Relatedly, we only identified resting-state FrC correlates of cognitive functions; however, we did not assess how FrC changes in response to cognitive stimulation, i.e., when solving a task. Our recording pipeline included EEG data collection while subjects performed 3 different cognitive tasks: the widely used n-back working memory task [32, 91], a visual pattern recognition task [29, 50], and a spatial navigation task in a virtual environment. Analysis and discussion of these data are beyond the scope of the current study; however, our immediate future goal is to evaluate these recordings for a more complete understanding of the relationship between FrC, cognitive performance, and aging. Furthermore, even though MRCSA provides unbiased estimates of spectral scaling exponents, it is computationally expensive and thus unsuitable for certain applications, such as online cognitive state monitoring.
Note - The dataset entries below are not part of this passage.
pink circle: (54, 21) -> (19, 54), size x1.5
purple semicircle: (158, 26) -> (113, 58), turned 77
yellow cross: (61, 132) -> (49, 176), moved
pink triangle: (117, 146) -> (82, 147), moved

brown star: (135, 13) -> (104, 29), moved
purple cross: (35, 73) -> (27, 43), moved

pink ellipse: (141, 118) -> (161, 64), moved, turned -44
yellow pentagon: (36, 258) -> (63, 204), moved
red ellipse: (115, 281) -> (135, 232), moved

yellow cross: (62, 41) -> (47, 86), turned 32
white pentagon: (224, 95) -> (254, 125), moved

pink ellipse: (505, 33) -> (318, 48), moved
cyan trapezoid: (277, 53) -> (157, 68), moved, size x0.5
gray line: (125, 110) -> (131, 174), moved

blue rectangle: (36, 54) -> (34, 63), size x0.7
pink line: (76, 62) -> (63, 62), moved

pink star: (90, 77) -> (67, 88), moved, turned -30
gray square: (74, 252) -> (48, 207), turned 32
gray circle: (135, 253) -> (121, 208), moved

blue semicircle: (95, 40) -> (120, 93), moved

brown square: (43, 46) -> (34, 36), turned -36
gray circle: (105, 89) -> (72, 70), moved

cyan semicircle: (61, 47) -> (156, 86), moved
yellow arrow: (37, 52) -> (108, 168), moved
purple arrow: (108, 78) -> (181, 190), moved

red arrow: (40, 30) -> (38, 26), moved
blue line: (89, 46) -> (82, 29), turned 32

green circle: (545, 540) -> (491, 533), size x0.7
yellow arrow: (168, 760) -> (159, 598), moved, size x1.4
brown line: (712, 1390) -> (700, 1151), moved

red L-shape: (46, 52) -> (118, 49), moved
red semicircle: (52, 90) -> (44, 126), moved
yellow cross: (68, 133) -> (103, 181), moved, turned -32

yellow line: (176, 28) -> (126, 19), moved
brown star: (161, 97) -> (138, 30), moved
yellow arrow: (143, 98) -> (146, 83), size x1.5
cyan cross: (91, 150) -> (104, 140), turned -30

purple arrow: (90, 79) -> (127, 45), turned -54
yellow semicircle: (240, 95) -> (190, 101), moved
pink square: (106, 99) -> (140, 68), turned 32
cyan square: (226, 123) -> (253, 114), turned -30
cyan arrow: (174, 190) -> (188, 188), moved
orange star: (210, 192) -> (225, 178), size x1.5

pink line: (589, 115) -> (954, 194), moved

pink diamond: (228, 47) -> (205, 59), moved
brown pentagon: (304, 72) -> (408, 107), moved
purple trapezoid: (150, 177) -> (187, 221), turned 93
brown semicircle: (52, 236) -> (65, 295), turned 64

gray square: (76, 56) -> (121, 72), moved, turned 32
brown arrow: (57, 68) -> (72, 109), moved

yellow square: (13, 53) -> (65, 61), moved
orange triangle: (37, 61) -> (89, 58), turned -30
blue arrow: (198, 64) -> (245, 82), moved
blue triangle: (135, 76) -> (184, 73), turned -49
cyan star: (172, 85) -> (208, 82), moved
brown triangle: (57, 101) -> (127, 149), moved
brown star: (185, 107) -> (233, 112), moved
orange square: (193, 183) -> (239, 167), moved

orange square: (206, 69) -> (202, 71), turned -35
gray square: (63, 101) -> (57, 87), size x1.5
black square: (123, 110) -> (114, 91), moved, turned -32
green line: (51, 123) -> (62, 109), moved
Other alternatives might be considered in FrC analysis for such purposes, such as the recently introduced real-time detrended cross-correlation analysis [99]. Finally, in this initial study, we focused explicitly on healthy aging, in order to identify biomarkers of this state when compared to young control individuals. However, another important research endeavor is to discriminate changes occurring naturally in aging from those characteristic of pathological conditions such as mild cognitive impairment or Alzheimer’s Disease. Therefore, our future aims also include investigating FrC and its associations to cognition not only in healthy aging but also in relevant clinical conditions, such as those mentioned above.

Conclusions

In this study, we investigated resting-state fractal brain connectivity in healthy elderly individuals and young control adults and explored its associations with performance in various cognitive domains. Cognitive assessment robustly indicated increased response latency and impaired performance in the elderly group over multiple tasks that were accompanied by a global decrease in regional and cross-regional spectral exponents. Correlation analyses revealed that fractal connectivity dynamics were inversely related to performance in elderly individuals, with the reduction in FrC likely reflecting an attempt at compensating for impaired cognitive capabilities. Our results are the first to identify age-related correlates of fractal connectivity and their relation to cognitive functions, and thus will pave the way for future research aiming at exploiting these markers for screening, monitoring, or even intervention purposes.